C’est avec constance que les enquêtes d’opinion accordent depuis des mois un 3e mandat pour diriger la première puissance d’Amérique latine à Lula, président de 2003 à 2010 et chef de file du Parti des Travailleurs (PT, gauche).
Dynamique de Lula
L’ancien métallo avait quitté le pouvoir sur des taux d’approbation stratosphériques (87 %), avant de connaître la disgrâce de la prison pour corruption (2018-2019) et d’être empêché de se représenter. Son élection, à 76 ans, marquerait un come-back remarquable. Il bénéficie actuellement d’une dynamique. « Les sondages disent qu’il y a une réelle possibilité que Lula gagne dès le premier tour » du 2 octobre, note Fernanda Magnotta, analyste à la fondation FAAP, à Sao Paulo.
Lula pourrait bénéficier du « vote utile » si « les électeurs de candidats moins compétitifs tel Ciro Gomes migrent vers lui », explique-t-elle, au sujet du candidat de centre gauche, 3e dans les sondages (7 %) devant Simone Tebet (centre droit, 5 %). Le « vote utile », qui fait beaucoup parler de lui, est devenu le thème dominant de la campagne de Lula.
Ces derniers jours, Lula a surfé sur une vague de soutiens : l’ex-président Fernando Henrique Cardoso a demandé aux Brésiliens de voter « pour la démocratie », son ex-ministre de l’Environnement Marina Silva s’est ralliée à lui après une longue brouille. Des hommes politiques et des intellectuels de gauche d’Amérique latine ont demandé à Ciro Gomes de se retirer pour faciliter la victoire de Lula.

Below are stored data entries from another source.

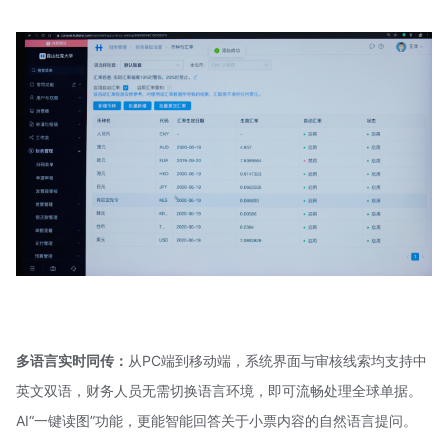
多语言实时同传：
从PC端到移动端，系统界面与审核线索均支持中
英文双语，财务人员无需切换语言环境，即可流畅处理全球单据。
AI“一键读图”功能，更能智能回答关于小票内容的自然语言提问。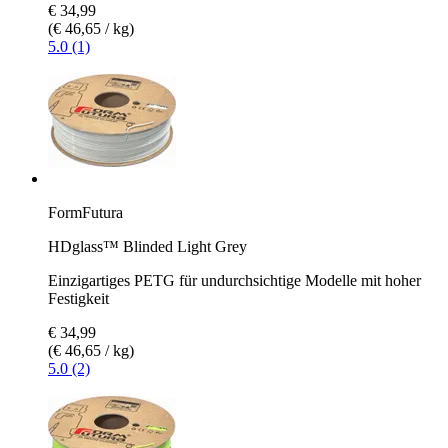
€ 34,99
(€ 46,65 / kg)
5.0 (1)
FormFutura
HDglass™ Blinded Light Grey
Einzigartiges PETG für undurchsichtige Modelle mit hoher
Festigkeit
€ 34,99
(€ 46,65 / kg)
5.0 (2)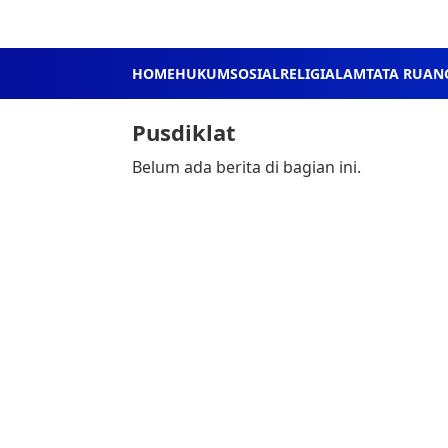
HOME
HUKUM
SOSIAL
RELIGI
ALAM
TATA RUAN
Pusdiklat
Belum ada berita di bagian ini.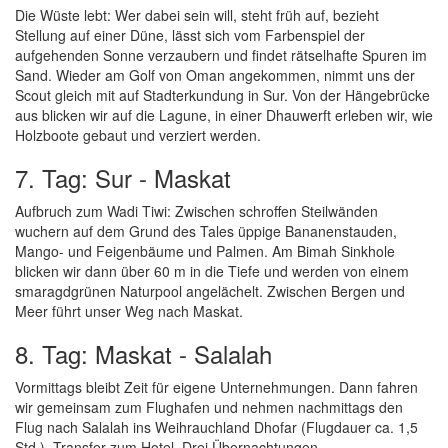
Die Wüste lebt: Wer dabei sein will, steht früh auf, bezieht
Stellung auf einer Düne, lässt sich vom Farbenspiel der
aufgehenden Sonne verzaubern und findet rätselhafte Spuren im
Sand. Wieder am Golf von Oman angekommen, nimmt uns der
Scout gleich mit auf Stadterkundung in Sur. Von der Hängebrücke
aus blicken wir auf die Lagune, in einer Dhauwerft erleben wir, wie
Holzboote gebaut und verziert werden.
7. Tag: Sur - Maskat
Aufbruch zum Wadi Tiwi: Zwischen schroffen Steilwänden
wuchern auf dem Grund des Tales üppige Bananenstauden,
Mango- und Feigenbäume und Palmen. Am Bimah Sinkhole
blicken wir dann über 60 m in die Tiefe und werden von einem
smaragdgrünen Naturpool angelächelt. Zwischen Bergen und
Meer führt unser Weg nach Maskat.
8. Tag: Maskat - Salalah
Vormittags bleibt Zeit für eigene Unternehmungen. Dann fahren
wir gemeinsam zum Flughafen und nehmen nachmittags den
Flug nach Salalah ins Weihrauchland Dhofar (Flugdauer ca. 1,5
Std.). Transfer zum Hotel. Drei Übernachtungen.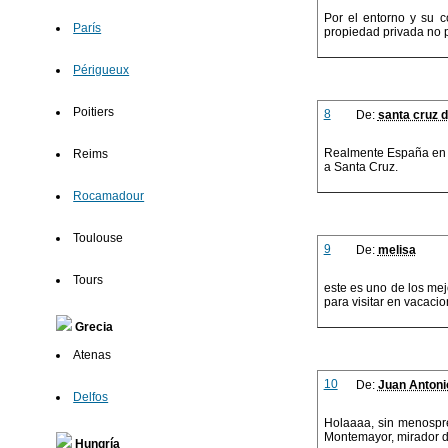
Por el entorno y su c
París
propiedad privada no p
Périgueux
Poitiers
8
De:
santa cruz d
Realmente España en un
Reims
a Santa Cruz.
Rocamadour
Toulouse
9
De:
melisa
Tours
este es uno de los mej
para visitar en vacaci
Grecia
Atenas
10
De:
Juan Antoni
Delfos
Holaaaa, sin menospre
Montemayor, mirador d
Hungría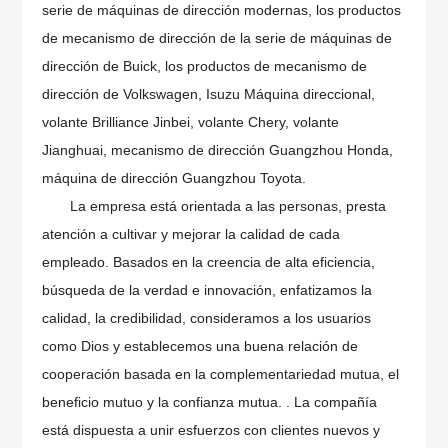
serie de máquinas de dirección modernas, los productos
de mecanismo de dirección de la serie de máquinas de
dirección de Buick, los productos de mecanismo de
dirección de Volkswagen, Isuzu Máquina direccional,
volante Brilliance Jinbei, volante Chery, volante
Jianghuai, mecanismo de dirección Guangzhou Honda,
máquina de dirección Guangzhou Toyota.
La empresa está orientada a las personas, presta
atención a cultivar y mejorar la calidad de cada
empleado. Basados ​​en la creencia de alta eficiencia,
búsqueda de la verdad e innovación, enfatizamos la
calidad, la credibilidad, consideramos a los usuarios
como Dios y establecemos una buena relación de
cooperación basada en la complementariedad mutua, el
beneficio mutuo y la confianza mutua. . La compañía
está dispuesta a unir esfuerzos con clientes nuevos y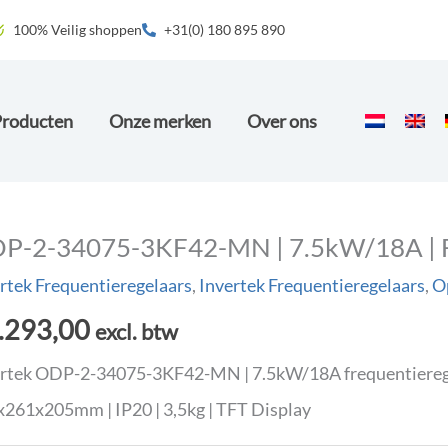
100% Veilig shoppen
+31(0) 180 895 890
Producten
Onze merken
Over ons
P-2-34075-3KF42-MN | 7.5kW/18A | Fr
rtek Frequentieregelaars
,
Invertek Frequentieregelaars
,
Op
.293,00
excl. btw
rtek ODP-2-34075-3KF42-MN | 7.5kW/18A frequentieregela
261x205mm | IP20 | 3,5kg | TFT Display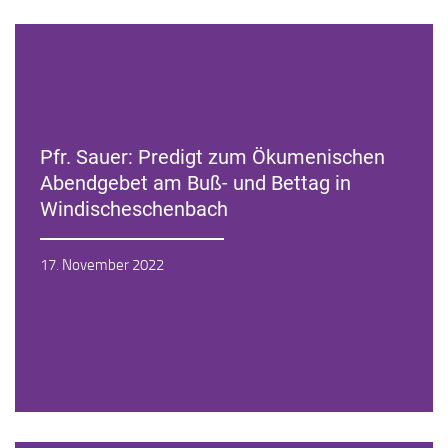
Pfr. Sauer: Predigt zum Ökumenischen
Abendgebet am Buß- und Bettag in
Windischeschenbach
Zur Andacht
17. November 2022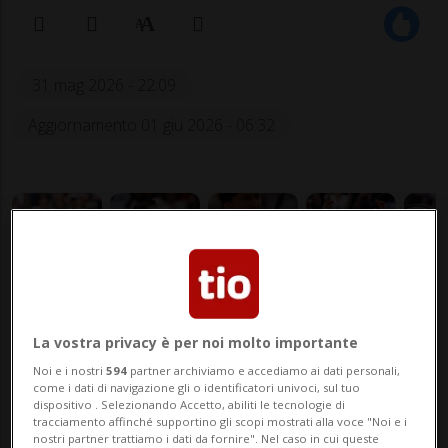
31 mag 2026 - 22:09
Aggiornamento 01 giu 2026 - 06:32
Qualificati e pronti a battersi pure
La vostra privacy è per noi molto importante
Mensik e Fonseca
Noi e i nostri
594
partner archiviamo e accediamo ai dati personali,
come i dati di navigazione gli o identificatori univoci, sul tuo
dispositivo . Selezionando Accetto, abiliti le tecnologie di
tracciamento affinché supportino gli scopi mostrati alla voce "Noi e i
nostri partner trattiamo i dati da fornire". Nel caso in cui queste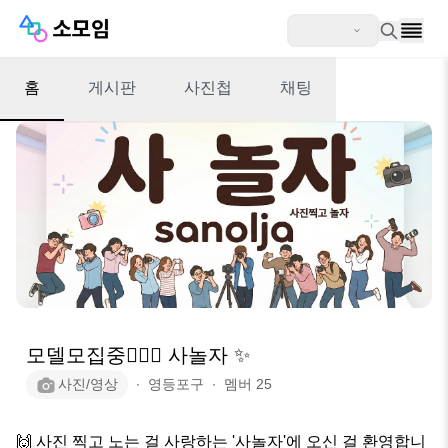
홈
게시판
사진첩
채팅
모델모집중👯‍♀️✨ 사놀자 ✨
사진/영상
∙
영등포구
∙
멤버
25
​🙌 사진 찍고 노는 걸 사랑하는 '사놀자'에 오신 걸 환영합니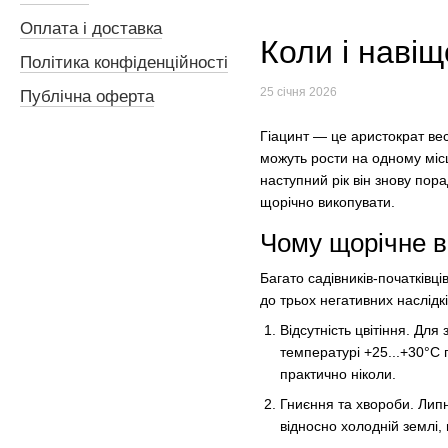
Оплата і доставка
Коли і навіщ
Політика конфіденційності
25 січня 2026
Публічна оферта
Гіацинт — це аристократ вес
можуть рости на одному міс
наступний рік він знову пор
щорічно викопувати.
Чому щорічне в
Багато садівників-початківці
до трьох негативних наслідкі
Відсутність цвітіння. Для
температурі +25...+30°C п
практично ніколи.
Гниєння та хвороби. Липн
відносно холодній землі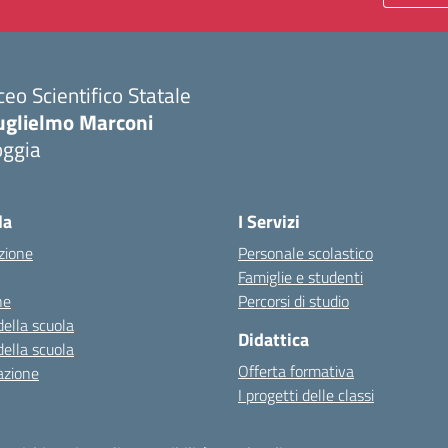
ceo Scientifico Statale
uglielmo Marconi
oggia
Visita la pagina iniziale della scuola
la
I Servizi
zione
Personale scolastico
Famiglie e studenti
ne
Percorsi di studio
della scuola
Didattica
della scuola
Offerta formativa
azione
I progetti delle classi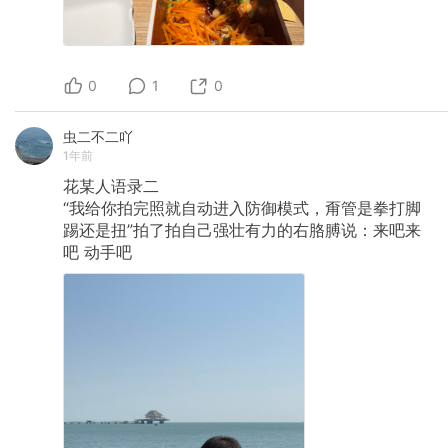
0
1
0
虫二不二吖
1年前
花某人语录二
“我给你拍完照就自动进入防御模式，甭管是拳打脚
踢还是扭”拍了拍自己强壮有力的右胳膊说：来吧来
吧
动手吧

« Ca peut être dangereux »
Mais vendredi, Jair Bolsonaro, 67 ans, du Parti libéral (PL), assurait lors d’un meeting dans le Minas Gerais (sud-est) : « Nous allons vaincre au 1er tour ». Sur Telegram, les réseaux bolsonaristes mènent campagne pour expliquer que si leur champion n’est pas élu dès le 2 octobre, c’est que l’élection aura été frauduleuse. La crainte d’un remake brésilien de l’assaut du Capitole est dans tous les esprits.
« Ca peut être dangereux », dit Mme Magnotta, « Bolsonaro va très probablement invoquer la fraude électorale, comme Donald Trump, cela va galvaniser ses soutiens ». Car l’ex-capitaine de l’Armée peut compter sur des bataillons de partisans prêts à tout. Lui-même a plusieurs fois attaqué violemment les institutions de la jeune démocratie brésilienne, telle la Cour suprême, et mené une virulente campagne contre les urnes électroniques, qui favoriseraient « la fraude ».
Mais baissant soudainement le ton, ce président imprévisible a aussi déclaré que s’il perdait, il se retirerait de la politique. Impossible donc de prévoir la suite des événements au soir du 1er tour.
« Voleur, incompétent »
La campagne de Bolsonaro et Lula a été plus marquée par des attaques personnelles — « voleur », « incompétent » — que par la présentation de programmes. Le quotidien O Globo appelait samedi Lula à proposer « un projet économique cohérent », car « s’il gagne, personne ne sait comment il va gouverner ».
Les candidats ont sillonné le gigantesque Brésil et tenu d’innombrables meetings en gilet pare-balles. Le thème de l’environnement et du climat, dans ce pays abritant l’Amazonie, est passé à la trappe, contrairement à la faim, l’inflation ou la corruption, préoccupations de la majorité des 214 millions de Brésiliens. La semaine qui s’ouvre va voir les ennemis jurés jeter leurs dernières forces dans la bataille, avec de gros meetings et, jeudi, un débat télévisé très attendu, où, contrairement à samedi, Lula devrait être présent.